**Exercise aim**
A word-for-word transcript of the closing lines is required: from the one with "ビジネス用語でのパイプライン管理とは" through the final line of the data.

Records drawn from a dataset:
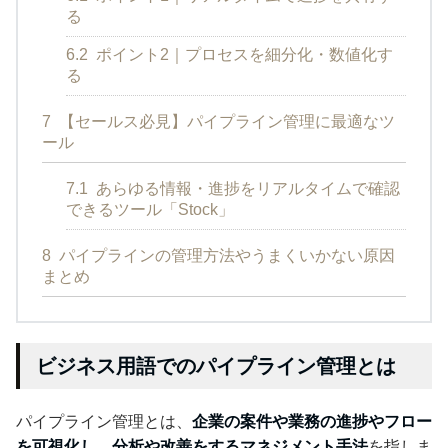
る
6.2
ポイント2｜プロセスを細分化・数値化す
る
7
【セールス必見】パイプライン管理に最適なツ
ール
7.1
あらゆる情報・進捗をリアルタイムで確認
できるツール「Stock」
8
パイプラインの管理方法やうまくいかない原因
まとめ
ビジネス用語でのパイプライン管理とは
パイプライン管理とは、
企業の案件や業務の進捗やフロー
を可視化し、分析や改善をするマネジメント手法
を指しま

**Answer to the problem**
ビジネス用語でのパイプライン管理とは
パイプライン管理とは、
企業の案件や業務の進捗やフロー
を可視化し、分析や改善をするマネジメント手法
を指しま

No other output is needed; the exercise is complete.